# want to move to Spain!



## linsymcrae (Jun 11, 2008)

Hey all im new here! 
My husband and I are looking into moving to Spain permanently but we are unsure about what we form etc we need to fill or get or whether we can move straight away without needing anything! 
Any info you can give me will be fab 

Linsy x


----------



## jojo (Sep 20, 2007)

If you have a passport and are in the EU, you just come over! You need to make appointments to view properties etc before you come out really - or at least have a hotel booked for a few weeks to enable you to find somewhere. However, to own a car you need an NIE number and a residentia certificate, which you get from the local town hall, but you cant do that until you have a permenant address - but thats the only paperwork you need to start with

Jo


----------



## Goldberg (May 24, 2007)

Yes, we are all in the EU, so you just come on over and start working, or living.

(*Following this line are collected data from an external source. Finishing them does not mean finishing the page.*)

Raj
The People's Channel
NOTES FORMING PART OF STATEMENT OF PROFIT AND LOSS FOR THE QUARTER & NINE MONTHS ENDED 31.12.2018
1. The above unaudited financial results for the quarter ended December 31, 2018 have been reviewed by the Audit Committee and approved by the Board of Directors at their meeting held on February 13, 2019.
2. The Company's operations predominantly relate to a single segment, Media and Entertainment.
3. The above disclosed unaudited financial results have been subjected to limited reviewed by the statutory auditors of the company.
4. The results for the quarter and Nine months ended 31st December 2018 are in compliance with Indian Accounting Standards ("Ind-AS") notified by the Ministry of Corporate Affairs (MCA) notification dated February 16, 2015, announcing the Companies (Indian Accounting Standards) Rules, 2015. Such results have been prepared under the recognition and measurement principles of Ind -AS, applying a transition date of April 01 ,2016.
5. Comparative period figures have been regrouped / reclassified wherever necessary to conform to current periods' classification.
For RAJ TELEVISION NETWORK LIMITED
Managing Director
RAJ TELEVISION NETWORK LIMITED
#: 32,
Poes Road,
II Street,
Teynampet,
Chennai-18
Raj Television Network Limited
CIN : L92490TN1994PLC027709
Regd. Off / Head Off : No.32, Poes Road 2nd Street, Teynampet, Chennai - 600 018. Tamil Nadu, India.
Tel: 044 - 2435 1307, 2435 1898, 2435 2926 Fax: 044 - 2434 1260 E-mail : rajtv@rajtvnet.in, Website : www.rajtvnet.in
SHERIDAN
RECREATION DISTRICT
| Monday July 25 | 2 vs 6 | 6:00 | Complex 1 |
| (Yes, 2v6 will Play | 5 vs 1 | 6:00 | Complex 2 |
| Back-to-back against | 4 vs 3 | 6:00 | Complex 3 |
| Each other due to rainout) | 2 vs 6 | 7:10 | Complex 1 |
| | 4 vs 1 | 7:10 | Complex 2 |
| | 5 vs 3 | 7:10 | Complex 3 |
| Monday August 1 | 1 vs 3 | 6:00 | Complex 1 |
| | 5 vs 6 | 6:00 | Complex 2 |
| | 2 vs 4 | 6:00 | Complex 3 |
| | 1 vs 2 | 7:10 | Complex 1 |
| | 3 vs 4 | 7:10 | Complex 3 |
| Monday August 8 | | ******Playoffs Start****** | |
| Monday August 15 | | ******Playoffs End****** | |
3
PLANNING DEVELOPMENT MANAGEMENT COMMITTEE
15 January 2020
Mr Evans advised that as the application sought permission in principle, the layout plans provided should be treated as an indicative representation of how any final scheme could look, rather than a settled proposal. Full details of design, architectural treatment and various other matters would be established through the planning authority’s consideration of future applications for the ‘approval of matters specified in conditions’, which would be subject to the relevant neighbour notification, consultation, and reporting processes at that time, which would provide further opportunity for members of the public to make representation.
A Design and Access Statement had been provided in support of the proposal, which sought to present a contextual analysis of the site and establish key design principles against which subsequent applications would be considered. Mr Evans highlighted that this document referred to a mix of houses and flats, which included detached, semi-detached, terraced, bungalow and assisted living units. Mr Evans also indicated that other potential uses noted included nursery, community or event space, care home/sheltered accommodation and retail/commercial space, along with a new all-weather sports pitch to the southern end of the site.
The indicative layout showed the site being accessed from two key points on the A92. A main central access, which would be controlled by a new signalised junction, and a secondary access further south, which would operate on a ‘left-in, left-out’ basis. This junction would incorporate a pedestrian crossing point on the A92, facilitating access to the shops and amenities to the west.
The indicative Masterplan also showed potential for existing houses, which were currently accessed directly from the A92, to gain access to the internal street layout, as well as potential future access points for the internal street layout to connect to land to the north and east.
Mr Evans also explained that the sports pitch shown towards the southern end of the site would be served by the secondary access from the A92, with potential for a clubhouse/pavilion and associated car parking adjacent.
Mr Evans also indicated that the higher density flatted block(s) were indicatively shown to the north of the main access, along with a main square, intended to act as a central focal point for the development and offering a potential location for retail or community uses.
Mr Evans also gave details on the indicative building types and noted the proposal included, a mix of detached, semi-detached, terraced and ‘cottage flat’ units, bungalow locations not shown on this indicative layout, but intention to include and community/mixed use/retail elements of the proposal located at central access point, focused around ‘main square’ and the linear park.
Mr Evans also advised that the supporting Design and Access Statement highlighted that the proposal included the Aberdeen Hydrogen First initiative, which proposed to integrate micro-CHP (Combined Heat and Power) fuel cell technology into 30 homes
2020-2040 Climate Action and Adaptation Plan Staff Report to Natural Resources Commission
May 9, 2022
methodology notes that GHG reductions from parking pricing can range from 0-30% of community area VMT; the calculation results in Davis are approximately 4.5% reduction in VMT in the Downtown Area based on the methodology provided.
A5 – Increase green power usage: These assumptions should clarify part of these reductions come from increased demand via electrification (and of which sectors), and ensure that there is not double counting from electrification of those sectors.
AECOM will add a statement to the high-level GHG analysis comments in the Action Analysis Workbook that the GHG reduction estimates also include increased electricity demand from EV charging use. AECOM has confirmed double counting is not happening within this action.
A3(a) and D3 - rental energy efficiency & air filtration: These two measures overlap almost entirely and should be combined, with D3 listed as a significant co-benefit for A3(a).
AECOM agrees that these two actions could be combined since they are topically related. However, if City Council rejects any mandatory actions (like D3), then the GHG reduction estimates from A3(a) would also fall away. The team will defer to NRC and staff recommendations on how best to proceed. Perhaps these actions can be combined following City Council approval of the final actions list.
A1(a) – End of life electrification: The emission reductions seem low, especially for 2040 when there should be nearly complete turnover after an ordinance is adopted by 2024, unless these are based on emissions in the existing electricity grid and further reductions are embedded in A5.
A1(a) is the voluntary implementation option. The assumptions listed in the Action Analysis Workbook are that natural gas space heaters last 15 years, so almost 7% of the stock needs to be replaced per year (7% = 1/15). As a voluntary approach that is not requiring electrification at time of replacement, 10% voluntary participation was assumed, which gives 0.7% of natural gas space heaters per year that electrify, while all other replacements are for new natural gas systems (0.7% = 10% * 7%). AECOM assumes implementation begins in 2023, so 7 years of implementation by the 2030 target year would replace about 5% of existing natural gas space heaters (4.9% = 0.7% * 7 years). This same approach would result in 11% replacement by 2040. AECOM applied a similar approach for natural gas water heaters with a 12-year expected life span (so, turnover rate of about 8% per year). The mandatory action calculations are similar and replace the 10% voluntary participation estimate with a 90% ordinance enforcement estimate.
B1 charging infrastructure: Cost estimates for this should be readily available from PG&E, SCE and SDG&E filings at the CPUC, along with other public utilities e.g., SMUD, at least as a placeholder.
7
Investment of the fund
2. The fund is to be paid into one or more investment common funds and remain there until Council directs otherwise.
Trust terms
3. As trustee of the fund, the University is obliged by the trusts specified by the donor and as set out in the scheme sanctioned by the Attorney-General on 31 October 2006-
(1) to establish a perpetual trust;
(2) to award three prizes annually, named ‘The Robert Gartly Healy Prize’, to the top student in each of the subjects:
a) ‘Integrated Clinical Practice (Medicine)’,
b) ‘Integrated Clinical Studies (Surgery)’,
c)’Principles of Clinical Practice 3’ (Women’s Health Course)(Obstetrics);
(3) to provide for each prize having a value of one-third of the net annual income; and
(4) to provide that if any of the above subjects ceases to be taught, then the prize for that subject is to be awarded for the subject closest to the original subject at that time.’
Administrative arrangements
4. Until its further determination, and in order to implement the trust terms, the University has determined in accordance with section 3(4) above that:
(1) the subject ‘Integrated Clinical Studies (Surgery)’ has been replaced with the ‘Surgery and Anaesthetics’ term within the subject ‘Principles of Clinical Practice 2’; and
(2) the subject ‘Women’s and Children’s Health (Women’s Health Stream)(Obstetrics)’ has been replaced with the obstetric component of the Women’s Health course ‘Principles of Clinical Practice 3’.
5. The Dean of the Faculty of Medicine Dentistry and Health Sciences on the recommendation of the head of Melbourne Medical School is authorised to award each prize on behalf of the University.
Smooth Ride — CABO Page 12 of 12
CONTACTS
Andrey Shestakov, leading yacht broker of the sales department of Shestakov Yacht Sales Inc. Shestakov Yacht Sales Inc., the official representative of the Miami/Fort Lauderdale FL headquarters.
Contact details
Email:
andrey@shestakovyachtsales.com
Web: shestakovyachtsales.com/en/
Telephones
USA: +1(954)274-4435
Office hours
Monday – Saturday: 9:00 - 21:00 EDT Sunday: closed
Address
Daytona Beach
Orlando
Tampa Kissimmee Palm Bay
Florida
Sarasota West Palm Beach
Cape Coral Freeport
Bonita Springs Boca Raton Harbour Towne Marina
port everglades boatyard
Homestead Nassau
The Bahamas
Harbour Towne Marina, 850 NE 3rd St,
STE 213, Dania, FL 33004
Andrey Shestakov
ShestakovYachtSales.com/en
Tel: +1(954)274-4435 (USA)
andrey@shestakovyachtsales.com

If you work self employed you will need to set up AUTONOMO, which pays contributions in to the social security system of spain and pay taxes etc.

If you work for other people you will need by law an employment contract.
If you dont do either of these you are working illegally. Which would be problematic.

Good luck.


----------



## Big Pete (Aug 7, 2007)

linsymcrae said:


> Hey all im new here!
> My husband and I are looking into moving to Spain permanently but we are unsure about what we form etc we need to fill or get or whether we can move straight away without needing anything!
> Any info you can give me will be fab
> 
> Linsy x


Hi and welcome Linsy

The above answers to your concerns are right any other info you need just ask away


----------